A shoeless crook held-up a Dundee Co-op with a screwdriver for tobacco and a lighter.
Nicholas McKenzie, 42, carried out his raid early one morning last December, just as the Brook Street store had opened.
He told the shop worker, Luke Hibbart, he would be taking the cash from his register, as he flashed the hilt of a blue item from inside his sleeve.
Although he believed it to be a knife, brave Mr Hibbart closed the till and the door to the cash desk area, preventing McKenzie getting any money.
McKenzie took the tobacco and lighter without paying and left the shop.
He was traced by police around an hour later, shoeless, covered in mud and badly injured.
‘You are going to empty your till’
Depute fiscal Gavin Barton told Dundee Sheriff Court: “At around 6.20am the accused (re) entered the store, having entered 20 minutes earlier, and headed straight to the checkout.
“The accused asked for tobacco and a lighter.
“He then told Mr Hibbart ‘you are going to empty your till’.
“He showed the top of the what the witness thought, initially, was a knife.
“Mr Hibbart closed the till.
“The accused responded ‘I’ll take this then’, taking the tobacco and lighter with him.
“He put the blue-handled item in his back pocket.
“Police traced the accused at around 7.50am. He was not wearing any shoes.
“An opened pouch of tobacco was found in his jacket pocket.
“At around 9.50am, PC McDonald, a dog handler, found the blue-handled screwdriver.”
Collapsed lung
In mitigation, defence solicitor Theo Finlay said his client had pled guilty at the earliest opportunity and had “no recollection” of events.
“It is significant he was found in the street, covered in mud and without shoes.
“He was taken to hospital and found to have a collapsed lung.

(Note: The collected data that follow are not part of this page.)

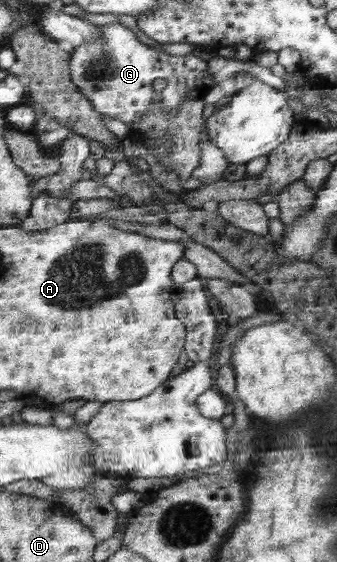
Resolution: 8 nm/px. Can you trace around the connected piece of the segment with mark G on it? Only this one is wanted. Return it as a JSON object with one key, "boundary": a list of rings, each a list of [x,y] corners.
{"boundary":[[[120,22],[101,26],[102,38],[87,42],[74,49],[69,65],[72,80],[81,93],[84,93],[94,108],[107,118],[118,119],[126,125],[138,122],[159,100],[171,115],[176,114],[180,105],[189,98],[204,98],[217,85],[209,71],[207,61],[201,60],[192,53],[182,56],[168,55],[160,49],[151,48],[141,43],[137,35]]]}

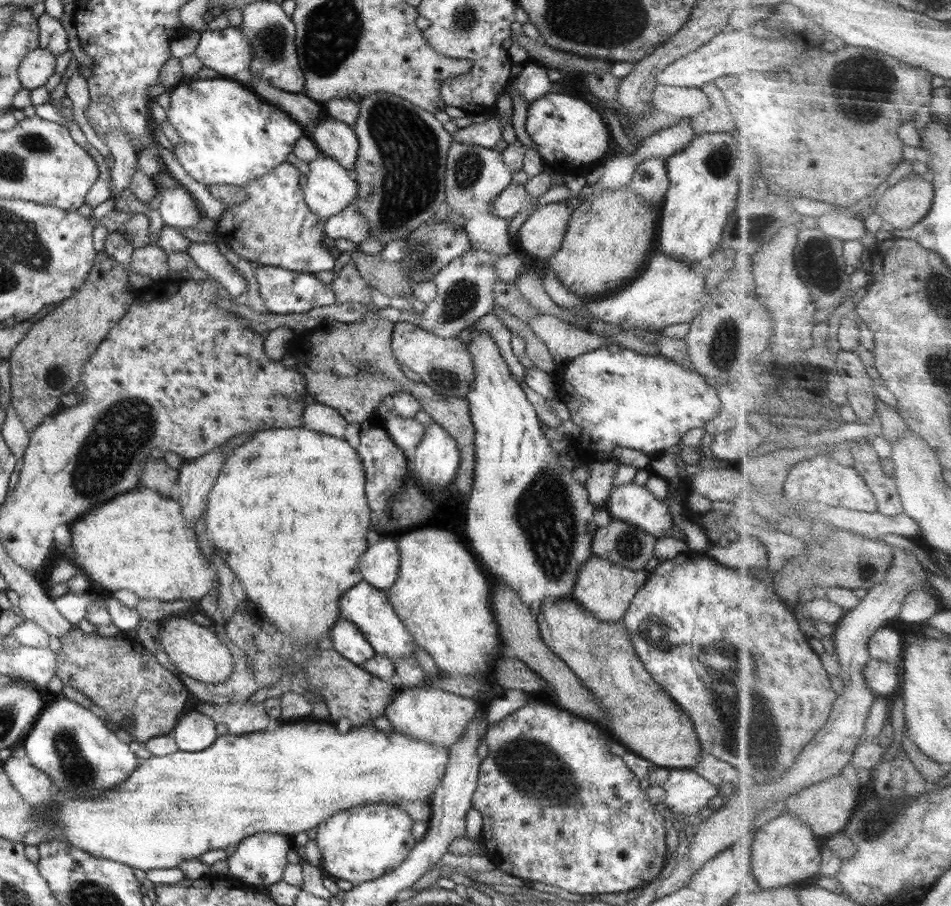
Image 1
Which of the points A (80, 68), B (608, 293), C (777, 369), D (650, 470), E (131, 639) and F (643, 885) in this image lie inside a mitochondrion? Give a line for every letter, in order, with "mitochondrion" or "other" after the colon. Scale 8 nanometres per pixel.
A: other
B: other
C: other
D: other
E: other
F: other

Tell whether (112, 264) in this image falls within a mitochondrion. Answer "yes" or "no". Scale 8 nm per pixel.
no

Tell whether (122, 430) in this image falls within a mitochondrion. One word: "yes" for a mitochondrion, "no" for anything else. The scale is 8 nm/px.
yes

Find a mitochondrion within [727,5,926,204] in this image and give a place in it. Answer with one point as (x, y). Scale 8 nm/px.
(854, 78)

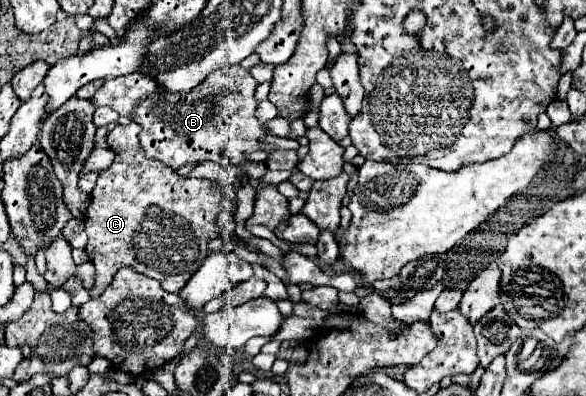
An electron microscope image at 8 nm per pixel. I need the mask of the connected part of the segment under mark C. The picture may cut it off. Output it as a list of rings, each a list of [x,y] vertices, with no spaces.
[[[135,122],[111,130],[107,142],[121,152],[113,166],[101,172],[85,212],[85,232],[89,236],[85,250],[95,266],[91,298],[97,298],[123,266],[139,266],[133,270],[177,294],[203,264],[209,240],[219,236],[217,216],[225,208],[223,192],[217,192],[205,178],[183,178],[165,164],[145,158],[137,134],[139,126]]]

“He was detained in hospital for a week.
“He has suspicions about how he came about these injuries but no recollection at all.
“He admits he had consumed street Valium, he was staying at the hostel on Brewery Lane.
“During lockdown he became lonely and frustrated and succumbed to street Valium.
“He does not have a good record for this sort of thing.”
Jailing McKenzie for more than a year, Sheriff Alastair Carmichael said: “This is a serious offence involving the implied use of a weapon.
“You in effect held up a shopkeeper.”
McKenzie was sentenced to seven months for the offence and returned to prison to serve the remaining 160 days of an unexpired sentence from a previous conviction.